In a semi-supervised approach, Siu et al experimented with semantic type classification of complex noun phrases. Often in medical text, complex noun phrases consist of specific names (diseases, drugs, etc.) and common words such as “condition”, “degree”, or “process”. The common words can have different semantic types depending on their context in the noun phrase, and in their experiment Siu et al attempted to classify these common words into fine-grained semantic types. Siu et al argue that it is crucial to consider these common nouns in information extraction because while they can carry biomedical meaning, but they can also be used in a general, uninformative sense. Their semi- supervised method labeled target words within a noun phrase with its suitable semantic type or tagging it as uninformative. Experiments with this method yielded a 91.34% micro-average and an 83.57% macro-average over 50 frequently appearing target words.

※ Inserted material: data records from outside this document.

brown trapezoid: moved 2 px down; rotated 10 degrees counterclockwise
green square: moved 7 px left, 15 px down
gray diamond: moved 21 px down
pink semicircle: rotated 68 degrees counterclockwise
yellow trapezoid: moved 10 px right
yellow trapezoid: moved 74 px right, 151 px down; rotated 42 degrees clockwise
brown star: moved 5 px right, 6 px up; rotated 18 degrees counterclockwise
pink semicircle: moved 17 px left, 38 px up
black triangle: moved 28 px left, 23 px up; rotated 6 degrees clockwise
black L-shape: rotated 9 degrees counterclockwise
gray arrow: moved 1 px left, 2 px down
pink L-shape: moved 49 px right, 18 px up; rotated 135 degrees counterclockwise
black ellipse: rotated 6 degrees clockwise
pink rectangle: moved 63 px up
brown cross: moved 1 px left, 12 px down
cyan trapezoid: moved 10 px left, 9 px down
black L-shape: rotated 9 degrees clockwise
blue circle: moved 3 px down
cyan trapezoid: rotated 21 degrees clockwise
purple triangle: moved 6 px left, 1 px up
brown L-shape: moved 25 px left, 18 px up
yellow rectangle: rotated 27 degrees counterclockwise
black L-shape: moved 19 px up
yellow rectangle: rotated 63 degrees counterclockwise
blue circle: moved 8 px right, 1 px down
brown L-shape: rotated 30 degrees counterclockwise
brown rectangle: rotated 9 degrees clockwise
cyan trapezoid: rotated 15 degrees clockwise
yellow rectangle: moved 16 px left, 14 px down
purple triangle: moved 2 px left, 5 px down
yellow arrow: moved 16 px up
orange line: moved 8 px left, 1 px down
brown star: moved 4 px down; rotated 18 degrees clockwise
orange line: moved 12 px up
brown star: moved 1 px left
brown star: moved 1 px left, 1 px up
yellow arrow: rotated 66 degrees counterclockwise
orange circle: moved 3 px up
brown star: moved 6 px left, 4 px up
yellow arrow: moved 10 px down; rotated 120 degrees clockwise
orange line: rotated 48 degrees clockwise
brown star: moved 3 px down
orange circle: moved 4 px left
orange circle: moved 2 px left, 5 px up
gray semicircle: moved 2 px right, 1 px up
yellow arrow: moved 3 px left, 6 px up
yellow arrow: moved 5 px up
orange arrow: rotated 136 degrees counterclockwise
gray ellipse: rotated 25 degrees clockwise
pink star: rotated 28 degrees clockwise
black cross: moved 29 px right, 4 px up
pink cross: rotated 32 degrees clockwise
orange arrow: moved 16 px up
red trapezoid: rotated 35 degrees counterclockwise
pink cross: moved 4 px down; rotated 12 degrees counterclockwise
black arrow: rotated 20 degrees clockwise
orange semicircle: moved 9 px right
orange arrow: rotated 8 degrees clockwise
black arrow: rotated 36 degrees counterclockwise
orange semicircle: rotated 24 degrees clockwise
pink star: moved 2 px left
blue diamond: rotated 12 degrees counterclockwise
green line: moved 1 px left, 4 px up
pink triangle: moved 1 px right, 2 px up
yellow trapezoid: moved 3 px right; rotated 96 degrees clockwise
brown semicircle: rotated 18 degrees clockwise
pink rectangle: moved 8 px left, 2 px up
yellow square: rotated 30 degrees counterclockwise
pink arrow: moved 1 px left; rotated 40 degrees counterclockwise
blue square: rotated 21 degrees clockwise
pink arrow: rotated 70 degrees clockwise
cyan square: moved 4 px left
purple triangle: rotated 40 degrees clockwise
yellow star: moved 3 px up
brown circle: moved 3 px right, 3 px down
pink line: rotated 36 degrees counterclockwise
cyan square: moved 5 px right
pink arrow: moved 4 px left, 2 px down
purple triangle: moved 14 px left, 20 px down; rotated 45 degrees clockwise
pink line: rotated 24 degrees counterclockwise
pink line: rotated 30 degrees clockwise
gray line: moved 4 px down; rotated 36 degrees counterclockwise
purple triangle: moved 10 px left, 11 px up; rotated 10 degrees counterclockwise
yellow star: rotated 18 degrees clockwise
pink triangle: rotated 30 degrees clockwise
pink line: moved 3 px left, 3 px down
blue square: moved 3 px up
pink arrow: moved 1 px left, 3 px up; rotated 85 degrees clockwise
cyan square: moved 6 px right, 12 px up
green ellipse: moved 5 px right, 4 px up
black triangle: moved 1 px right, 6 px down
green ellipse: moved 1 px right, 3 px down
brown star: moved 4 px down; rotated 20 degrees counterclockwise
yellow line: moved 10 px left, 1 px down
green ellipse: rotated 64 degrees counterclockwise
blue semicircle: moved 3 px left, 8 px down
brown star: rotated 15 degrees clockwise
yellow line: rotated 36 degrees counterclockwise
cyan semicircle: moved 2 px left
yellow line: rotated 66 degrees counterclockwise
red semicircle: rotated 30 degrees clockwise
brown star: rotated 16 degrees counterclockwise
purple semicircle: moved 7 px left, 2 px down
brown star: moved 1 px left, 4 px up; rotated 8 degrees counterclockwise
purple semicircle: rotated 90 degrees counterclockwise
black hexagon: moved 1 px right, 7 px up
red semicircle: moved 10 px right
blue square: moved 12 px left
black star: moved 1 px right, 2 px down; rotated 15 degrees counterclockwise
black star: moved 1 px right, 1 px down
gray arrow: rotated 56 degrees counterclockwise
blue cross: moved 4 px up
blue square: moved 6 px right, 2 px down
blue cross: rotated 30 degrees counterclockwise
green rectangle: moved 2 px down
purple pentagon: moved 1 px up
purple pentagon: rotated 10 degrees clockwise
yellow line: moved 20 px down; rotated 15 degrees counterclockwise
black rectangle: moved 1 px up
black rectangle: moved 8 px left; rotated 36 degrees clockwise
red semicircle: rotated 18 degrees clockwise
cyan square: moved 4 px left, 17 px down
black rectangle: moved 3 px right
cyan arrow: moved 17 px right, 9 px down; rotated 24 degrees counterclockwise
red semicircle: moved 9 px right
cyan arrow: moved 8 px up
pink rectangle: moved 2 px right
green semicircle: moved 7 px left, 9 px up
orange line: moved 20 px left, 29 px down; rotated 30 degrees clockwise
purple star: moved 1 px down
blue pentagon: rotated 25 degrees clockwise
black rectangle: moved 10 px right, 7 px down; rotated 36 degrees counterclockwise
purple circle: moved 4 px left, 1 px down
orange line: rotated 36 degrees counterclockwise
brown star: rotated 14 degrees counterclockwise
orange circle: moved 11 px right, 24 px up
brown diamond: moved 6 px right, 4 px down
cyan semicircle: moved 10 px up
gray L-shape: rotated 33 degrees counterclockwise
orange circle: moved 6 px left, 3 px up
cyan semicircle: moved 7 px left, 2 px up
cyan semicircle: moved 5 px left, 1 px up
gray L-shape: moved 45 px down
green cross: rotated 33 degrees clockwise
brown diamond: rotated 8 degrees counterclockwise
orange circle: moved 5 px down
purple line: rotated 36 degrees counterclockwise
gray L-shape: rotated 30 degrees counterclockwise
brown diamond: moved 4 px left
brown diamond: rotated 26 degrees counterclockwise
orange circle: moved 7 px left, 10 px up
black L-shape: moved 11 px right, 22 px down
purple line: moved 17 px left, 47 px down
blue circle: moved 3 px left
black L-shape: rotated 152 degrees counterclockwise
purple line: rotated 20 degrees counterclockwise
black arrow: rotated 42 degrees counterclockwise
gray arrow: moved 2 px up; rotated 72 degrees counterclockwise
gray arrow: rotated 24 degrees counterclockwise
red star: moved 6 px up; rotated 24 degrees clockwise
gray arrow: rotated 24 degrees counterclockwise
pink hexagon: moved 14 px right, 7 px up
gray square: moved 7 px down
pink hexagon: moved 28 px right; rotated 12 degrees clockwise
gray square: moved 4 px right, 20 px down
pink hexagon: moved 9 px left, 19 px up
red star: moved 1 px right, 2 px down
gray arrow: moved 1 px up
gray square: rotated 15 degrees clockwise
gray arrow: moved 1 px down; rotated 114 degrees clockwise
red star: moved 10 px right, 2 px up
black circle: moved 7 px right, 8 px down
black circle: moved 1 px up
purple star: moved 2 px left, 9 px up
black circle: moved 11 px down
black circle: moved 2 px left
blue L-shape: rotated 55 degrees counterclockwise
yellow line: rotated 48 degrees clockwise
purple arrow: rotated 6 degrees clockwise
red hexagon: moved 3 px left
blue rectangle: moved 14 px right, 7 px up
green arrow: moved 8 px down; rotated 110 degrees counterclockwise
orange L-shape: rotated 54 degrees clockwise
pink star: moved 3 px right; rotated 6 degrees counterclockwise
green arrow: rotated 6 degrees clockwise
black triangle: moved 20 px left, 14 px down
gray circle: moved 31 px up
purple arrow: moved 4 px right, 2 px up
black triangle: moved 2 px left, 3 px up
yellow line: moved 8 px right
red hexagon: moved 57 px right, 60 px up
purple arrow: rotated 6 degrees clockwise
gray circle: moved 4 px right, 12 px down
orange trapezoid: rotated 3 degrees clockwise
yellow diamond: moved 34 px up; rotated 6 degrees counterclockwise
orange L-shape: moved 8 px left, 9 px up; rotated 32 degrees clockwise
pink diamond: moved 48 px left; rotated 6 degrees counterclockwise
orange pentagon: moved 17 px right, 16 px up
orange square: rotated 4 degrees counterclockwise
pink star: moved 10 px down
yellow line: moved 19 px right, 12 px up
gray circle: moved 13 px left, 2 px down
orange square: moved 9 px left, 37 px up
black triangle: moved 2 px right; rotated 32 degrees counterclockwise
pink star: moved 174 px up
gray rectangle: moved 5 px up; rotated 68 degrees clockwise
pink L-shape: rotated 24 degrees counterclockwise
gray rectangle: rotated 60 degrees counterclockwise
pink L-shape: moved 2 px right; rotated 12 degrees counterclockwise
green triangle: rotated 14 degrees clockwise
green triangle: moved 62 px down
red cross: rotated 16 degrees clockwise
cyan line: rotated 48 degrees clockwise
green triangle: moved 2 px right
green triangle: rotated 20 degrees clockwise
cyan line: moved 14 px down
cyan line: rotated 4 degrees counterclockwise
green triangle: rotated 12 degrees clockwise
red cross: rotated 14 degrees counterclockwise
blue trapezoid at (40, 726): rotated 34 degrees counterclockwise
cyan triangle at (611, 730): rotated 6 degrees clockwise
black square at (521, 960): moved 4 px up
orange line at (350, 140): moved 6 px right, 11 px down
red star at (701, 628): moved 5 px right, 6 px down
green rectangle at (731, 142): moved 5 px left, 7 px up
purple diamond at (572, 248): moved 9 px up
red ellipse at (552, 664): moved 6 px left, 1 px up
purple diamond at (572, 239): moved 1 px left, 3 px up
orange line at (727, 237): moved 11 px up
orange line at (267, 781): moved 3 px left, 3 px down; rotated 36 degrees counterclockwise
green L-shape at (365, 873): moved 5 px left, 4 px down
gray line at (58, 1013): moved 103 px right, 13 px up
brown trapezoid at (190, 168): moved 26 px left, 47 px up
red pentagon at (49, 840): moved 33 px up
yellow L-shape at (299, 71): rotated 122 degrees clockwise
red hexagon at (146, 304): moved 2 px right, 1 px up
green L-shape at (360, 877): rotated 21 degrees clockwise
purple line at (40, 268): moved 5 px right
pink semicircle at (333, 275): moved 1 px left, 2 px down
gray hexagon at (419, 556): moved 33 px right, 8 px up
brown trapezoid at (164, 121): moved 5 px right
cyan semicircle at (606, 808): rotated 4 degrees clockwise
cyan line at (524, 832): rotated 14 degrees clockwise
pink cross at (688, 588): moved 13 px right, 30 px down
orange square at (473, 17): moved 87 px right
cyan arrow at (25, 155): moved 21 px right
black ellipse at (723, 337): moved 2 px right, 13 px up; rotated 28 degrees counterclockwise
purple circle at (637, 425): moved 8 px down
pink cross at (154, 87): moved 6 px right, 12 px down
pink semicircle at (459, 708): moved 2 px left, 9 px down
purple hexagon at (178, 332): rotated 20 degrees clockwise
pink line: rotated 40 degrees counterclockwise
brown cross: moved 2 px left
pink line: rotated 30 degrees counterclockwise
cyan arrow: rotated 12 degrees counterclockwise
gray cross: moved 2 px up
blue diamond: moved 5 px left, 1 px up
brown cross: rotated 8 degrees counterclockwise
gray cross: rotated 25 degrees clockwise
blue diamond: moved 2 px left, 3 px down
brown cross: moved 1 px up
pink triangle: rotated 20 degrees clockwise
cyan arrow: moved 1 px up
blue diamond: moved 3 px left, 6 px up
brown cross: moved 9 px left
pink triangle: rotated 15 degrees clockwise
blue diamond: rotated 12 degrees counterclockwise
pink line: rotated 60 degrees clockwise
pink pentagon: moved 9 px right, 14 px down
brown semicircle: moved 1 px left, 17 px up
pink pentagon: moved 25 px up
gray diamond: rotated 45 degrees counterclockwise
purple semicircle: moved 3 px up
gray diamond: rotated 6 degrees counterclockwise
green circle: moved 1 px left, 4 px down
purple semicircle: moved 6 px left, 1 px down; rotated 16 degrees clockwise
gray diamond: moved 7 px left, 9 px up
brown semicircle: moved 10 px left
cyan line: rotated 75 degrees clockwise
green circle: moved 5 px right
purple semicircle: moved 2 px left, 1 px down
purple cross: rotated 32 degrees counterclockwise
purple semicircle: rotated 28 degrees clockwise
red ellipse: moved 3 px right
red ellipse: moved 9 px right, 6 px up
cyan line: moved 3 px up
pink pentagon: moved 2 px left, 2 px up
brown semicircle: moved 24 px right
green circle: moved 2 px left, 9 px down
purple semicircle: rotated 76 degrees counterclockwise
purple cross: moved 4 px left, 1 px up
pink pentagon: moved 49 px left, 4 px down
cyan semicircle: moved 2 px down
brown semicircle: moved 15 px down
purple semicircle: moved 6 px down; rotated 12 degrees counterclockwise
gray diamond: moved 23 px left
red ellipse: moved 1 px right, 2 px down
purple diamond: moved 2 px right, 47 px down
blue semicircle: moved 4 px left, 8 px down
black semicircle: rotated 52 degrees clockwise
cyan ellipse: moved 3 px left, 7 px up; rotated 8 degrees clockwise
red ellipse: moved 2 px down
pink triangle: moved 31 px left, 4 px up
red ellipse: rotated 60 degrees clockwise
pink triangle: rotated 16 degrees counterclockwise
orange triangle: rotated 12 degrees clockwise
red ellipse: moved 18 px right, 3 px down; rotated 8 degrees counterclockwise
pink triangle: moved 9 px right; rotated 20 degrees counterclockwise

Another unsupervised approach to biomedical word sense disambiguation is that of Henry et al in their paper “Evaluation Feature Extraction Methods for Knowledge-Based Biomedical Word Sense Disambiguation”. They compared vector representations in the 2-MRD WSD algorithm and evaluated four dimensionality reduction methods: continuous bag of words and skip-gram, singular value decomposition, and principal component analysis. Like Tulkens et al, Henry et al also measured their accuracy with cosine similarity. Singular value decomposition performed well in their experiments, however it may not do as well with larger data sets. Regarding dimensionality, low vector dimensionality was sufficient for the continuous bag of words and skip-gram models, but higher dimensionality achieved better results for singular value decomposition. Although principle component analysis is commonly used for dimensionality reduction, in this case it did not improve results for word sense disambiguation. Regardless of the method, normalization of biomedical and clinical text remains a nuanced and necessary step in processing for information retrieval and document classification. Part of the urgency to make advancements in this task is the fact that computational methods are being applied to medical and clinical data every day. Their effectiveness relies on the ability to properly disambiguate terms and classify accurately, as a human would, otherwise they could be rendered useless.